Поэтому я продолжаю позволять им подталкивать меня вперед и надеюсь, что смогу найти другой выход из положения, когда меня отправят туда, куда они захотят.
Я думаю о папе, о Нико, Тео, Деймоне. Они взбесятся, как только поймут, что я пропала, и устроят ад, чтобы вернуть меня, я знаю, что они это сделают.
Есть вероятность, что к закату я вернусь в свой подвал, как будто этого никогда не было.
Я надеюсь.
Я, спотыкаясь, прохожу через дверной проем, прежде чем тускнеет свет и стихает шум разбивающихся волн и чаек, пока меня не выпускают в комнату, снимают то, что связывает мои запястья, и дверь захлопывается за мной, замок защелкивается секундой позже.
В спешке я тянусь к мешку на моей голове и снимаю его.
Я моргаю пару раз, когда мое зрение проясняется, не веря в то, что я вижу.
Я в спальне. Действительно хорошая спальня.
— Что за черт? — шепчу я, глядя на огромную низкую кровать, покрытую девственно белыми простынями. Вся мебель из побеленного дерева, есть полки с безделушками и пара украшений.
Я стою посреди всего этого, не веря своим глазам.
Это… это чей-то дом.
Какого черта итальянцы привезли меня сюда? Я уверена, что последнее, о чем они действительно заботятся, — это комфорт принцессы Чирилло.
Почему я не в темной и сырой камере, где меня будут пытать?
Почему я—
Где-то за дверью раздается громкий хлопок, и я вздрагиваю.
Эта комната может быть милой, но я не могу забыть произошедшее… как бы долго это ни продолжалось.
Они похитили меня. Накачали наркотиками. Бросили меня на заднее сиденье фургона и привезли… куда-то, намного более приятное, чем я ожидала, но все же. Не в этом дело.
Направляясь к дверям, мой подбородок опускается, когда я обнаруживаю, что снаружи не сад, а настоящий гребаный пляж.

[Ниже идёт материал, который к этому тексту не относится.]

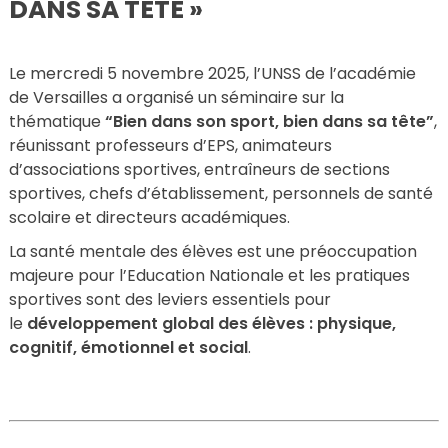
DANS SA TÊTE »
Le mercredi 5 novembre 2025, l’UNSS de l’académie
de Versailles a organisé un séminaire sur la
thématique
“Bien dans son sport, bien dans sa tête”
,
réunissant professeurs d’EPS, animateurs
d’associations sportives, entraîneurs de sections
sportives, chefs d’établissement, personnels de santé
scolaire et directeurs académiques.
La santé mentale des élèves est une préoccupation
majeure pour l’Education Nationale et les pratiques
sportives sont des leviers essentiels pour
le
développement global des élèves : physique,
cognitif, émotionnel et social
.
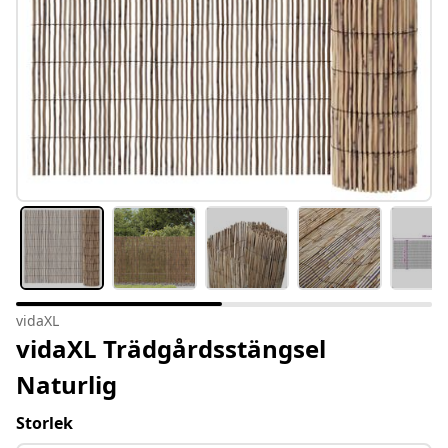
vidaXL
vidaXL Trädgårdsstängsel
Naturlig
Storlek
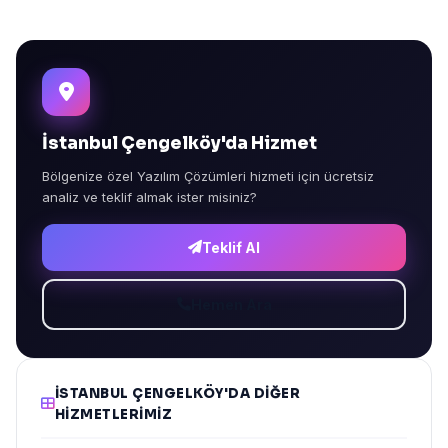
İstanbul Çengelköy'da Hizmet
Bölgenize özel Yazılım Çözümleri hizmeti için ücretsiz
analiz ve teklif almak ister misiniz?
Teklif Al
Hemen Ara
İSTANBUL ÇENGELKÖY'DA DIĞER
HIZMETLERIMIZ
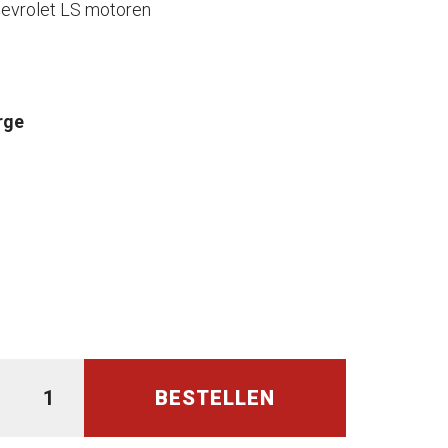
evrolet LS motoren
rge
BESTELLEN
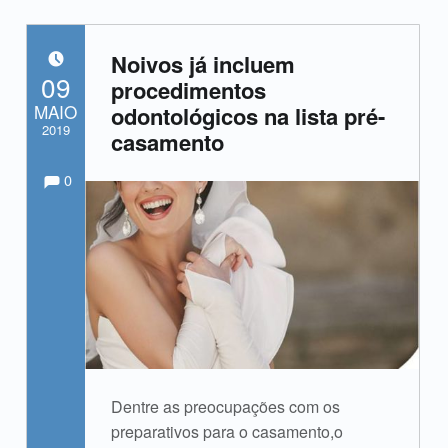
Noivos já incluem
POSTADO EM:
09
procedimentos
MAIO
odontológicos na lista pré-
2019
casamento
Comments:
Comentários:
Escrito por:
admin
0
Dentre as preocupações com os
preparativos para o casamento,o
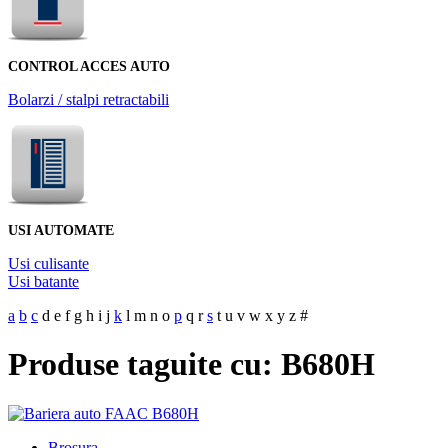
CONTROL ACCES AUTO
Bolarzi / stalpi retractabili
USI AUTOMATE
Usi culisante
Usi batante
a
b
c
d
e
f
g
h
i
j
k
l
m
n
o
p
q
r
s
t
u
v
w
x
y
z
#
Produse taguite cu: B680H
Brosura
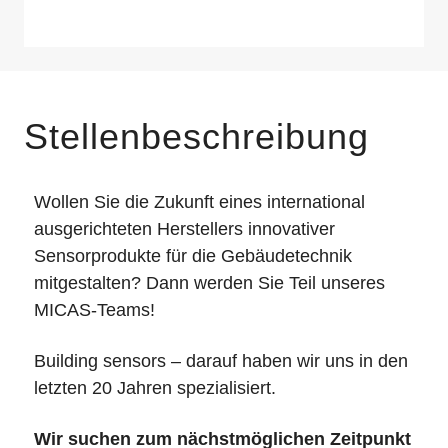
Stellenbeschreibung
Wollen Sie die Zukunft eines international
ausgerichteten Herstellers innovativer
Sensorprodukte für die Gebäudetechnik
mitgestalten? Dann werden Sie Teil unseres
MICAS-Teams!
Building sensors – darauf haben wir uns in den
letzten 20 Jahren spezialisiert.
Wir suchen zum nächstmöglichen Zeitpunkt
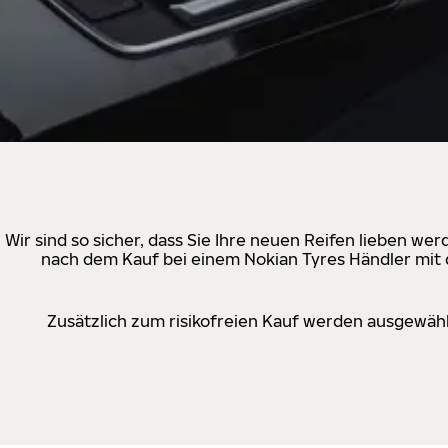
Wir sind so sicher, dass Sie Ihre neuen Reifen lieben w
nach dem Kauf bei einem Nokian Tyres Händler mit d
Zusätzlich zum risikofreien Kauf werden ausgewähl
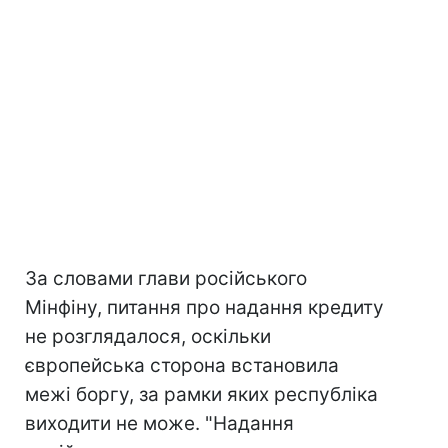
За словами глави російського
Мінфіну, питання про надання кредиту
не розглядалося, оскільки
європейська сторона встановила
межі боргу, за рамки яких республіка
виходити не може. "Надання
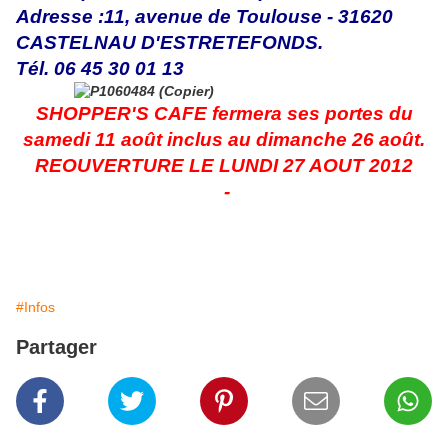
Adresse :11, avenue de Toulouse - 31620
CASTELNAU D'ESTRETEFONDS.
Tél. 06 45 30 01 13
SHOPPER'S CAFE fermera ses portes du
samedi 11 août inclus au dimanche 26 août.
REOUVERTURE LE LUNDI 27 AOUT 2012
-
#Infos
Partager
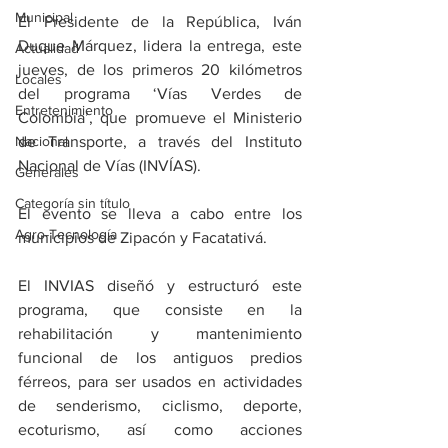
Municipal
El Presidente de la República, Iván 
Duque Márquez, lidera la entrega, este 
Actualidad
jueves, de los primeros 20 kilómetros 
Locales
del programa ‘Vías Verdes de 
Entretenimiento
Colombia’, que promueve el Ministerio 
Nacional
de Transporte, a través del Instituto 
Nacional de Vías (INVÍAS).
Generales
Categoría sin título
El evento se lleva a cabo entre los 
Agro-Tecnología
municipios de Zipacón y Facatativá. 
El INVIAS diseñó y estructuró este 
programa, que consiste en la 
rehabilitación y mantenimiento 
funcional de los antiguos predios 
férreos, para ser usados en actividades 
de senderismo, ciclismo, deporte, 
ecoturismo, así como acciones 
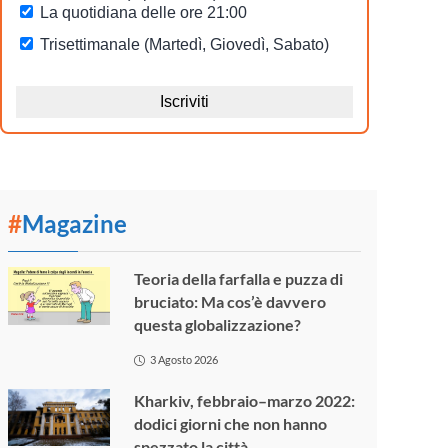
#
Magazine
Teoria della farfalla e puzza di
bruciato: Ma cos’è davvero
questa globalizzazione?
3 Agosto 2026
Kharkiv, febbraio–marzo 2022:
dodici giorni che non hanno
spezzato la città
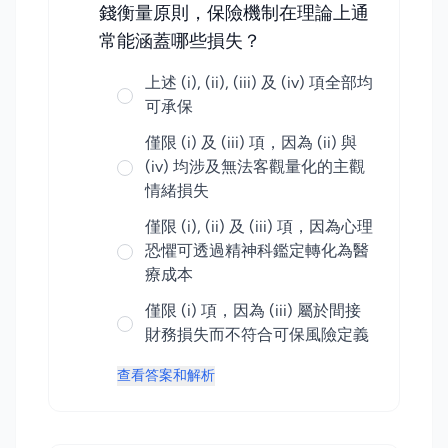
錢衡量原則，保險機制在理論上通
常能涵蓋哪些損失？
上述 (i), (ii), (iii) 及 (iv) 項全部均
可承保
僅限 (i) 及 (iii) 項，因為 (ii) 與
(iv) 均涉及無法客觀量化的主觀
情緒損失
僅限 (i), (ii) 及 (iii) 項，因為心理
恐懼可透過精神科鑑定轉化為醫
療成本
僅限 (i) 項，因為 (iii) 屬於間接
財務損失而不符合可保風險定義
查看答案和解析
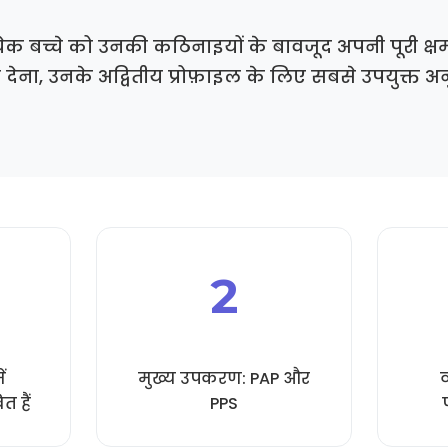
 प्रत्येक बच्चे को उनकी कठिनाइयों के बावजूद अपनी पूरी 
देना, उनके अद्वितीय प्रोफ़ाइल के लिए सबसे उपयुक्त 
2
ं
मुख्य उपकरण: PAP और
व
त हैं
PPS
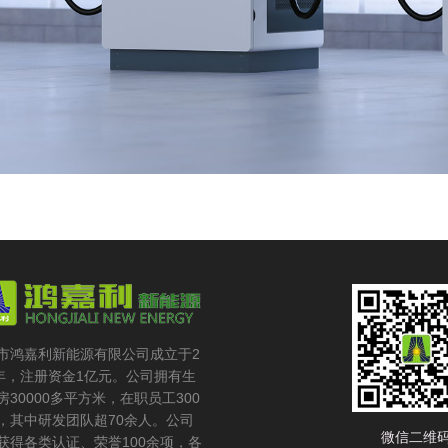
市鸿嘉利新能源有限公司成立于2
6年，注册资金1亿元。公司拥有生
房30000多平方米，在职员工300
，其中研发团队超70余人。公司
微信二维
获得各类认证、荣誉100余项，各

Очевидно, что мы все еще в Англии, потому что я не смотрю на золотой песок и глубокий синий океан. Но даже несмотря на это, это действительно чертовски красиво.
В поле зрения нет ни одного человека, только бескрайнее синее небо и море.
Это только усиливает мое замешательство.
Здесь есть мебель, огромный камин и все, что может понадобиться каждому, чтобы насладиться этим безумным видом. Это отчасти напоминает мне о последних нескольких днях, только вместо лесов, окружающих меня, это побережье.
Развернувшись, я еще раз осматриваю комнату, прежде чем подойти к другой двери, чтобы найти современную ванную комнату с огромной душевой кабиной, очень похожей на ту, что находится в моем подвале.
Образы моего пребывания там с Деймоном заполняют мой разум, и меня пронзает острая боль одиночества.
— Черт, — шиплю я, задаваясь вопросом, что сейчас происходит дома.
Сколько времени прошло? Все ли они знают, что я исчезла? Они уже ищут меня?
Я пользуюсь туалетом, а затем возвращаюсь в спальню. Я проверяю двери, ведущие на пляж, но неудивительно, что они заперты.
Не в состоянии найти часы или какой-либо намек на то, который час, кроме быстро опускающегося солнца за горизонт, я заползаю на кровать и сворачиваюсь в клубок.
Когда я просыпаюсь и снова с трудом разлепляю отяжелевшие веки, в комнате темно и тихо, но беспокойство пробегает у меня по спине, как будто за мной наблюдают.